### What the task asks
Can you retype every record below exactly as written?

- - -

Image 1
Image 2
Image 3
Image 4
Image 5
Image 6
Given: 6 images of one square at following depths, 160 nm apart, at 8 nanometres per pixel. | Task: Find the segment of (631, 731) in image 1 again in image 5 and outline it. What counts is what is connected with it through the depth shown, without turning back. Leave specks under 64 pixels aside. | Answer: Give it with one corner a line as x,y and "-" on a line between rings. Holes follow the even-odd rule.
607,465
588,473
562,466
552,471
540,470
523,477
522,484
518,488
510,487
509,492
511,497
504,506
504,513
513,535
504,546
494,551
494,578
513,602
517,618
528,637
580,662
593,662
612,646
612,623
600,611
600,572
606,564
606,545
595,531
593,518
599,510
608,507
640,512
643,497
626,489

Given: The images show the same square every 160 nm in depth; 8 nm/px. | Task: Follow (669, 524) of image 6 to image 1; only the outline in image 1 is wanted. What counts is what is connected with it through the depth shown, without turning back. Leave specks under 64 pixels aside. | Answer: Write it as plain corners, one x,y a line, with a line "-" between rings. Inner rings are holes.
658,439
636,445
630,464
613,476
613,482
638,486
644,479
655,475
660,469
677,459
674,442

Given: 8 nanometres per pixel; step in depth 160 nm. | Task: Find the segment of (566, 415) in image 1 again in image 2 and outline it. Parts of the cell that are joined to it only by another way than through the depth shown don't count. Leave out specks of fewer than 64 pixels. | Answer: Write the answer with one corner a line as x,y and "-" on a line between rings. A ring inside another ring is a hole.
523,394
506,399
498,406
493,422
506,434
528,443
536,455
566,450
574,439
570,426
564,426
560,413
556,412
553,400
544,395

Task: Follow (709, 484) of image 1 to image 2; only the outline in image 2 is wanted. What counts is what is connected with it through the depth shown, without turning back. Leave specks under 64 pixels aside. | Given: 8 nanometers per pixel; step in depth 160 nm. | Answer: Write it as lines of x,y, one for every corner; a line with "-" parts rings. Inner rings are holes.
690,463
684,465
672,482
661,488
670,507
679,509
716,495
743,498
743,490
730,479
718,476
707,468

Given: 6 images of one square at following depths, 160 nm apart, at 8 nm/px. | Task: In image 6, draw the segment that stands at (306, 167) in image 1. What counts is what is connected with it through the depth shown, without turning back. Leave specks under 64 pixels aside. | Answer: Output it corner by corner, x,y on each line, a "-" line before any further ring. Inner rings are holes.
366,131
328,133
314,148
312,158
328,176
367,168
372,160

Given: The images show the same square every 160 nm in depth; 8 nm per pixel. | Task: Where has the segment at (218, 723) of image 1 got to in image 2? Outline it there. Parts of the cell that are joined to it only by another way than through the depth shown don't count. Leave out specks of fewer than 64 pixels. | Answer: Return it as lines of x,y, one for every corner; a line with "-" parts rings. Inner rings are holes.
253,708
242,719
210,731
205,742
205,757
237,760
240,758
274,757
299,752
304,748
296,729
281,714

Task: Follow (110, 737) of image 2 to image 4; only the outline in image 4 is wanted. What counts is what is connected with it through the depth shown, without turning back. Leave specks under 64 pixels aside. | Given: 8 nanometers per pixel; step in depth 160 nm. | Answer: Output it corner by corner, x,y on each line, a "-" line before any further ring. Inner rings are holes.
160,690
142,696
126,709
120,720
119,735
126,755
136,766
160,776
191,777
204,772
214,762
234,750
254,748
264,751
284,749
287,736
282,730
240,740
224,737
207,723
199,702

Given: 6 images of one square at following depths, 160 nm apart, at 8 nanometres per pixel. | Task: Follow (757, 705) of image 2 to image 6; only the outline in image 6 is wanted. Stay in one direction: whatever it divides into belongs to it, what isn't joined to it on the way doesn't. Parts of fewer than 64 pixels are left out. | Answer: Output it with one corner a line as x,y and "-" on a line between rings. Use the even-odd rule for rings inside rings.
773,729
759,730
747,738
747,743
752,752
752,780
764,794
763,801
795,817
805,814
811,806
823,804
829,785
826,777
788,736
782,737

- - -

### Solved exercise
Image 1
Image 2
Image 3
Image 4
Image 5
Image 6
Given: 6 images of one square at following depths, 160 nm apart, at 8 nanometres per pixel. | Task: Find the segment of (631, 731) in image 1 again in image 5 and outline it. What counts is what is connected with it through the depth shown, without turning back. Leave specks under 64 pixels aside. | Answer: Give it with one corner a line as x,y and "-" on a line between rings. Holes follow the even-odd rule.
607,465
588,473
562,466
552,471
540,470
523,477
522,484
518,488
510,487
509,492
511,497
504,506
504,513
513,535
504,546
494,551
494,578
513,602
517,618
528,637
580,662
593,662
612,646
612,623
600,611
600,572
606,564
606,545
595,531
593,518
599,510
608,507
640,512
643,497
626,489

Given: The images show the same square every 160 nm in depth; 8 nm/px. | Task: Follow (669, 524) of image 6 to image 1; only the outline in image 1 is wanted. What counts is what is connected with it through the depth shown, without turning back. Leave specks under 64 pixels aside. | Answer: Write it as plain corners, one x,y a line, with a line "-" between rings. Inner rings are holes.
658,439
636,445
630,464
613,476
613,482
638,486
644,479
655,475
660,469
677,459
674,442

Given: 8 nanometres per pixel; step in depth 160 nm. | Task: Find the segment of (566, 415) in image 1 again in image 2 and outline it. Parts of the cell that are joined to it only by another way than through the depth shown don't count. Leave out specks of fewer than 64 pixels. | Answer: Write the answer with one corner a line as x,y and "-" on a line between rings. A ring inside another ring is a hole.
523,394
506,399
498,406
493,422
506,434
528,443
536,455
566,450
574,439
570,426
564,426
560,413
556,412
553,400
544,395

Task: Follow (709, 484) of image 1 to image 2; only the outline in image 2 is wanted. What counts is what is connected with it through the depth shown, without turning back. Leave specks under 64 pixels aside. | Given: 8 nanometers per pixel; step in depth 160 nm. | Answer: Write it as lines of x,y, one for every corner; a line with "-" parts rings. Inner rings are holes.
690,463
684,465
672,482
661,488
670,507
679,509
716,495
743,498
743,490
730,479
718,476
707,468

Given: 6 images of one square at following depths, 160 nm apart, at 8 nm/px. | Task: In image 6, draw the segment that stands at (306, 167) in image 1. What counts is what is connected with it through the depth shown, without turning back. Leave specks under 64 pixels aside. | Answer: Output it corner by corner, x,y on each line, a "-" line before any further ring. Inner rings are holes.
366,131
328,133
314,148
312,158
328,176
367,168
372,160

Given: The images show the same square every 160 nm in depth; 8 nm per pixel. | Task: Where has the segment at (218, 723) of image 1 got to in image 2? Outline it there. Parts of the cell that are joined to it only by another way than through the depth shown don't count. Leave out specks of fewer than 64 pixels. | Answer: Return it as lines of x,y, one for every corner; a line with "-" parts rings. Inner rings are holes.
253,708
242,719
210,731
205,742
205,757
237,760
240,758
274,757
299,752
304,748
296,729
281,714

Task: Follow (110, 737) of image 2 to image 4; only the outline in image 4 is wanted. What counts is what is connected with it through the depth shown, without turning back. Leave specks under 64 pixels aside. | Given: 8 nanometers per pixel; step in depth 160 nm. | Answer: Output it corner by corner, x,y on each line, a "-" line before any further ring. Inner rings are holes.
160,690
142,696
126,709
120,720
119,735
126,755
136,766
160,776
191,777
204,772
214,762
234,750
254,748
264,751
284,749
287,736
282,730
240,740
224,737
207,723
199,702

Given: 6 images of one square at following depths, 160 nm apart, at 8 nanometres per pixel. | Task: Follow (757, 705) of image 2 to image 6; only the outline in image 6 is wanted. Stay in one direction: whatever it divides into belongs to it, what isn't joined to it on the way doesn't. Parts of fewer than 64 pixels are left out. | Answer: Output it with one corner a line as x,y and "-" on a line between rings. Use the even-odd rule for rings inside rings.
773,729
759,730
747,738
747,743
752,752
752,780
764,794
763,801
795,817
805,814
811,806
823,804
829,785
826,777
788,736
782,737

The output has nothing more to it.